Being a minimalist in a void would be so easy. There would be no peer pressure to spend money on needless things. There would be no need to explain your minimalist ways and budgeting to people.
It’s not the reality, though, and as a result, being minimalist isn’t always easy.
For me, the biggest obstacle on my path to less is my family. It might seem weird, especially when you take into account how supportive my mother was when I wanted to modify my diet to be more sustainable.
Nonetheless, there seems to be a big difference between trying to be sustainable and trying to be minimalist, when it comes to my family.
I’ve written before about my family’s history and the money situation I had before embarking on my path to less. Once I started earning my own money, I started spending them senselessly. Having stuff felt good, especially when I was painfully aware of how much it sucked to not have stuff. It took me a long while to calm down and reassess my priorities.

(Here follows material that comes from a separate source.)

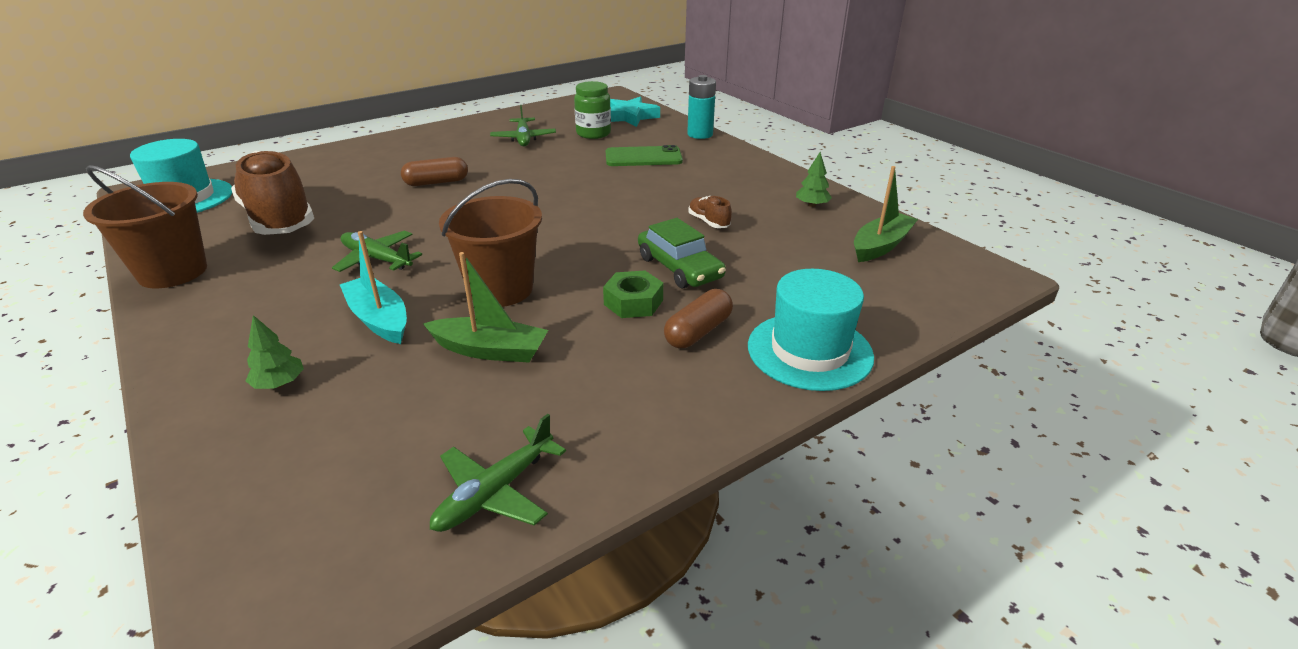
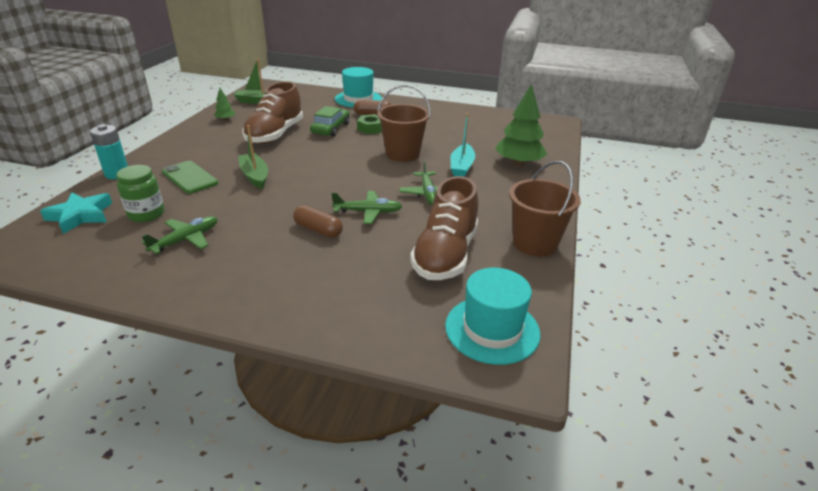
camera: 130 degrees left, 0 degrees up
(279, 384) = (518, 163): green tree -> green tree, size x2.14
(490, 350) = (439, 139): green boat -> green boat (255, 176)
(496, 492) = (484, 116): green plane -> green plane (368, 212)
(708, 222) = (275, 135): brown shoe -> brown shoe, size x2.49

I had to do a lot of thinking and looking inside, as I figured out what really mattered to me. It was a relief when I finally arrived at the conclusion that I didn’t care about stuff.
My family, my mother in particular, never got to that place.

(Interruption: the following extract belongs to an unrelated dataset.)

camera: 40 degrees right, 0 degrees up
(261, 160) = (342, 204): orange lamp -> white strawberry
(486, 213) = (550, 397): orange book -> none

For my mom, who is very much part of the older generation, having material things meant that she could afford them. They were proof that she had money. Having money, whether real or just perceived, meant security and safety. Being able to buy her kids things, buy her grandkids things, it always meant everything to her.
When I stopped wanting things and actively started to declutter, there was a moment when my mom didn’t really know what to say or do. It not only meant I didn’t actively talk about getting new things, but I also did my best to discourage her from buying things we didn’t really need.
It’s been a journey. Sometimes it’s easy to convince my mother to be more conscious when spending money. I’m slowly showing her I’m saving, and she is slowly learning to save as well. Though I have to accept that she will never be a minimalist because material stuff will always be a status and safety symbol for her.
I try not to push my minimalist ways onto her and hopefully, as time goes by, we’ll find a balance where she doesn’t ask me to buy new things and I don’t feel guilty about fighting all the spending…
How do you talk to your non-minimalist family members? What’s the biggest struggle?